The task: Which lines in the data contain the word "linejoin"? Please copy each of them.

┏━━

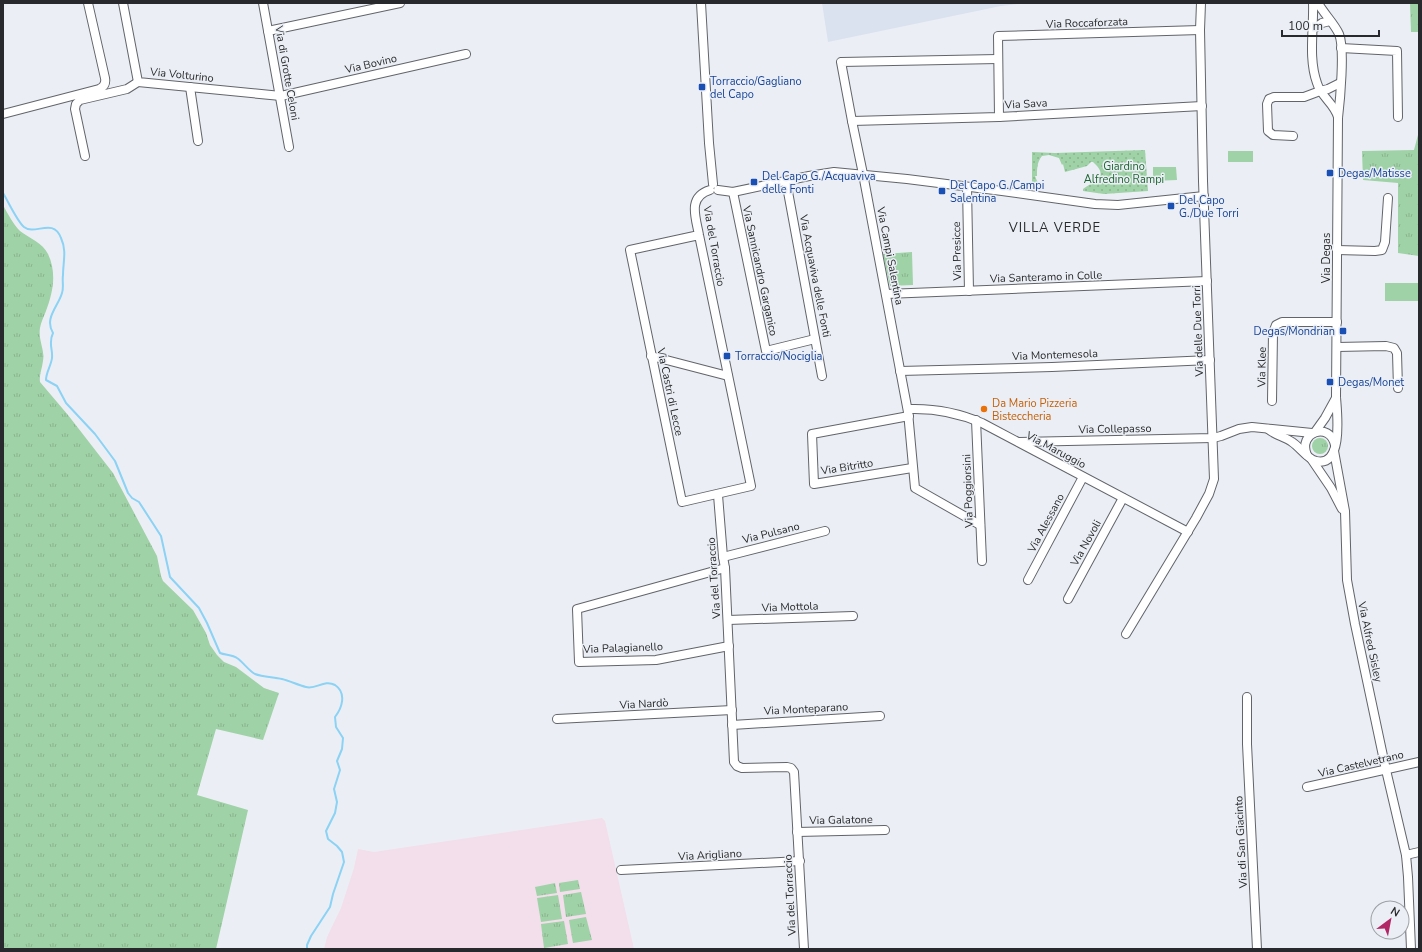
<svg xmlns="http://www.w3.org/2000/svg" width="1422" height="952" viewBox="0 0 1422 952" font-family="'Nunito Sans',sans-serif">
<defs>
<pattern id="grass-tufts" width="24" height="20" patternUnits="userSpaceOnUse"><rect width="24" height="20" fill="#9fd2a6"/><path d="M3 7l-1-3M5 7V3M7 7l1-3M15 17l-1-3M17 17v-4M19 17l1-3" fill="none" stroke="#89b48f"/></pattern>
<pattern id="park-dots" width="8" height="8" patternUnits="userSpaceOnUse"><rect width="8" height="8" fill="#9fd2a6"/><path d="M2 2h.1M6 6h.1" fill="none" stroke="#89b48f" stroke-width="1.8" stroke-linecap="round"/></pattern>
</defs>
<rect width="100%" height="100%" fill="#ebeff5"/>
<polygon fill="#f3deeb" points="602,818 605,821 634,949 324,949 327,937 341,908 354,868 358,849 374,852"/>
<polygon fill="#dae2ef" points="822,3 1027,3 1001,6 828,42"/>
<g fill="url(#grass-tufts)">
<polygon points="1410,3 1419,3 1419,32 1411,32"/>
<polygon points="1419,131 1419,256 1398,253 1398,183 1363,180 1362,151 1414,150"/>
<path d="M3 205C8 214 13 224 20 231 29 238 43 243 48 254 57 273 53 292 46 311 44 316 41 322 40 328 38 340 45 350 43 361 42 369 39 375 40 382L68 415 113 473 157 556 161 576 163 581 193 610 206 633 210 645 217 655 224 662 236 667 264 688 279 693 263 740 216 729 197 795 248 810 216 949H3Z"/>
<polygon points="912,252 913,285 890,286 883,254"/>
<circle cx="1320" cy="446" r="8"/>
<polygon points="578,880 580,889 560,892 559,883"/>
<polygon points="555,883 557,893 537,896 535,887"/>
<polygon points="581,892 586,914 566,917 563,895"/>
<polygon points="558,895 562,919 541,922 537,898"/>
<polygon points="586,917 592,940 573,943 569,920"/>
<polygon points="564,921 568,944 544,948 541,924"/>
</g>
<path fill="url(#park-dots)" d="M1145 150 1148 191 1104 194 1083 191V189C1086 187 1088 185 1091 184 1104 177 1103 171 1093 162H1091L1087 166 1065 172 1063 164 1062 165 1059 158 1049 155 1042 156C1037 162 1037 169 1037 176H1035L1039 186 1032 185V152L1055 153Z"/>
<g fill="#9fd2a6">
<rect x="1228" y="151" width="25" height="11"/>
<polygon points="1153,167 1176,167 1177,180 1153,181"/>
<rect x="1385" y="283" width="34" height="18"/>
</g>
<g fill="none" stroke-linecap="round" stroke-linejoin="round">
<g stroke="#8bd2f4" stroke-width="2">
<polyline points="3,3 4,3"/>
<path d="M3 193C8 201 17 221 24 227 35 236 53 217 61 238 67 251 63 262 63 275 62 281 64 288 62 293 58 307 44 318 53 333 48 343 53 349 52 358 51 366 46 372 46 380L57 386 66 403 95 434 115 461 128 493 132 498 139 502 161 536 170 577 199 608 207 623 220 653C225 655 233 655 237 658 244 663 248 670 255 674 263 677 274 677 282 679 290 681 298 685 306 687 316 690 324 679 335 685 347 693 342 708 335 717L336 727 343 738 342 749 337 761 340 770 334 789 337 802 335 813 326 831 328 839 337 846 342 852 344 862 333 894 330 907 311 936 307 945V949"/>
</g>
<g stroke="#61646a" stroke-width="10">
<g id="minor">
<polyline points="123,3 138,82 281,96 466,54"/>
<polyline points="263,3 289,147"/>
<polyline points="701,3 709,143 713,184"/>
<path d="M1313 3C1314 29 1308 58 1317 83 1321 97 1334 103 1338 117"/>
<polyline points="1313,29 1322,23 1330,21"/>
<polyline points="268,31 400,3"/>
<polyline points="1341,48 1397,51 1398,117"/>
<polyline points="190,87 198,141"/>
<path d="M3 114 99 89C104 87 106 83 105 78L88 3"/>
<polyline points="999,117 998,36 1200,30"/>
<polyline points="852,121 999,117 1202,106"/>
<polyline points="1293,136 1273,135 1268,131 1267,104 1269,99 1274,97 1304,97 1320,91 1328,89 1340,83"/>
<polyline points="85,156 75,109 76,104 80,100 127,89 138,82"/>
<polyline points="786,181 822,376"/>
<polyline points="967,187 969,291"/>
<polyline points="718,190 733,192 809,176 834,172 907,179 1002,191 1095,204 1118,205 1204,196"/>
<polyline points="733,192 766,351 815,339"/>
<path d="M699 235 630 250 682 502 751 486 699 235C696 218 687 197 710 190"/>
<polyline points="1337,250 1375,251 1382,250 1385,242 1388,198"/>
<polyline points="886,294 1207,281"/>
<polyline points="1337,347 1386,346 1394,348 1397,353 1398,388"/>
<polyline points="651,356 728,376"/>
<polyline points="900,371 1052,367 1210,360"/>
<polyline points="1272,401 1273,333 1276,325 1282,322 1337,322"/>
<path d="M908 409C935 408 957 412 982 423L1188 532"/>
<polyline points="909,416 812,434 814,484 912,468"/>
<polyline points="976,420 982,561"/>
<path d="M1268 429C1275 435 1285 437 1292 442 1300 447 1307 459 1316 461 1344 468 1337 412 1336 397L1338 118C1340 101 1345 48 1339 34 1334 23 1324 14 1318 3"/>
<polyline points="1315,432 1325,418 1336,398"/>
<polyline points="1019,442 1213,438 1221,436 1239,429 1252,427 1312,433"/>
<polyline points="1334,451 1345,511 1347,580 1355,624 1386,770 1406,855 1408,877 1411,949"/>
<path d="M1307 455C1297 432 1330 421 1335 445"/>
<polyline points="1312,460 1331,488 1342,509"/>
<polyline points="718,495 723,557 725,568 734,762 737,766 742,768 787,767 791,768 794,772 804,949"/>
<polyline points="980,525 915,488 908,412 863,174 852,121 841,62 998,59"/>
<polyline points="723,557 825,531"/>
<polyline points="725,568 577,609 579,662 656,660 729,646"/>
<polyline points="1028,580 1083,477"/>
<polyline points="1068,599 1123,498"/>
<polyline points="728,620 853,616"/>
<polyline points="1126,634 1196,518 1209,494 1214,479 1203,181 1200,30 1201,3"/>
<polyline points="1247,697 1247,744 1257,949"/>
<polyline points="557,719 732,710"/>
<polyline points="732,725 880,716"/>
<polyline points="1307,787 1419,762"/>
<polyline points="797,832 885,830"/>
<polyline points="1406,855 1419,852"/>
<polyline points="621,870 800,861"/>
</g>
</g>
<use href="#minor" stroke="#fff" stroke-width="8"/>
</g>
<g fill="#1a4fb4" stroke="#ebeff5" stroke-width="1.5">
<rect x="698" y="83" width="8" height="8" rx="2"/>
<rect x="1326" y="169" width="8" height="8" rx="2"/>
<rect x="750" y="178" width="8" height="8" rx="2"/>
<rect x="938" y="187" width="8" height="8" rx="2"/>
<rect x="1167" y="202" width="8" height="8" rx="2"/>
<rect x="1339" y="327" width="8" height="8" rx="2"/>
<rect x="723" y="352" width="8" height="8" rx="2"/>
<rect x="1326" y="378" width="8" height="8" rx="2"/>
</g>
<circle fill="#e8710a" stroke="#ebeff5" stroke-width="1.5" cx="984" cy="409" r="4"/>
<g text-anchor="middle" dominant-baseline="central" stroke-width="3" stroke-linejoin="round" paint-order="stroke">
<g font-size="11" fill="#28292c" stroke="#ebeff5">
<text transform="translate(1087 23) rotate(-2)">Via Roccaforzata</text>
<text transform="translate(371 64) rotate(-13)">Via Bovino</text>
<text transform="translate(287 73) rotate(80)">Via di Grotte Celoni</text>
<text transform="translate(182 75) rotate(6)">Via Volturino</text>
<text transform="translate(1026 104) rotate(-3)">Via Sava</text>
<text transform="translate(714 246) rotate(80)">Via del Torraccio</text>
<text transform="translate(957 251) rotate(-91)">Via Presicce</text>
<text transform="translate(890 256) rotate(79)">Via Campi Salentina</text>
<text transform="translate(1326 258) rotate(-90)">Via Degas</text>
<text transform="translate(760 271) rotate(78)">Via Sannicandro Garganico</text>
<text transform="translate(815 276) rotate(79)">Via Acquaviva delle Fonti</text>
<text transform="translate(1046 277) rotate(-2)">Via Santeramo in Colle</text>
<text transform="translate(1198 331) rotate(-92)">Via delle Due Torri</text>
<text transform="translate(1055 355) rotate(-2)">Via Montemesola</text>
<text transform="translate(1262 367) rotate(-89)">Via Klee</text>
<text transform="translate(670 392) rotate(78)">Via Castri di Lecce</text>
<text transform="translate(1115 429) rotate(-1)">Via Collepasso</text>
<text transform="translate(1056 450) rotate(28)">Via Maruggio</text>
<text transform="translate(847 467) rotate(-9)">Via Bitritto</text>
<text transform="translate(968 491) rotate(-92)">Via Poggiorsini</text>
<text transform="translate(1046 523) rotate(-62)">Via Alessano</text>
<text transform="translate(771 533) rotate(-14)">Via Pulsano</text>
<text transform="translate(1086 543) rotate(-61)">Via Novoli</text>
<text transform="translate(714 578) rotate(-94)">Via del Torraccio</text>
<text transform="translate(790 607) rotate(-2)">Via Mottola</text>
<text transform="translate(1370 642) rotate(78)">Via Alfred Sisley</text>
<text transform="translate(623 648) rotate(-2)">Via Palagianello</text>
<text transform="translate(644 704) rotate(-3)">Via Nardò</text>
<text transform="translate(806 709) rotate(-3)">Via Monteparano</text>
<text transform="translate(1361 764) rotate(-13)">Via Castelvetrano</text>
<text transform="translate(841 820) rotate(-1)">Via Galatone</text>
<text transform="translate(1241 842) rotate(-93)">Via di San Giacinto</text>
<text transform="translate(710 855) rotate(-3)">Via Arigliano</text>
<text transform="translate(790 895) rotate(-93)">Via del Torraccio</text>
</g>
<g font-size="11" fill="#164399" stroke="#ebeff5" text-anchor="start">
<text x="710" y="81">Torraccio/Gagliano<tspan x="710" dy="13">del Capo</tspan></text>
<text x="1338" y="173">Degas/Matisse</text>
<text x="762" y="176">Del Capo G./Acquaviva<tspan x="762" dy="13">delle Fonti</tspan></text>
<text x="950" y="185">Del Capo G./Campi<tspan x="950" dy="13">Salentina</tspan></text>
<text x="1179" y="200">Del Capo<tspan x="1179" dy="13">G./Due Torri</tspan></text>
<text x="1335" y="331" text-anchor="end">Degas/Mondrian</text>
<text x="735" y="356">Torraccio/Nociglia</text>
<text x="1338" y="382">Degas/Monet</text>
</g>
<g font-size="11" fill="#1d6631" stroke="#ebeff5">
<text x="1124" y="166">Giardino<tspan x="1124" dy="13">Alfredino Rampi</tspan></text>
</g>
<g font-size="11" fill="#c56008" stroke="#ebeff5" text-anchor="start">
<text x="992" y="403">Da Mario Pizzeria<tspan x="992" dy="13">Bisteccheria</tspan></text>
</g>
<g font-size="13" letter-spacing="1" fill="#28292c" stroke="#ebeff5">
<text x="1055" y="228">VILLA VERDE</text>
</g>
</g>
<rect width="1422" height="952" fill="none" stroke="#28292c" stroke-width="8"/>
<g transform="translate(1390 920) rotate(32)"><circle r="19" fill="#ebeff5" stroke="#9da0a5"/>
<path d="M0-3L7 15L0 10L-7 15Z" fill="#b22866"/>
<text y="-6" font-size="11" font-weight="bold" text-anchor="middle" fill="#28292c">N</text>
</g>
<path d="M1282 30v6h97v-6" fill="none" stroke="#28292c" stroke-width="2"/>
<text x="1288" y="30" font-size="12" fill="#28292c" stroke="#ebeff5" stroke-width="3" paint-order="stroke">100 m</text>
</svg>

┗━━

Task response:
<g fill="none" stroke-linecap="round" stroke-linejoin="round">
<g text-anchor="middle" dominant-baseline="central" stroke-width="3" stroke-linejoin="round" paint-order="stroke">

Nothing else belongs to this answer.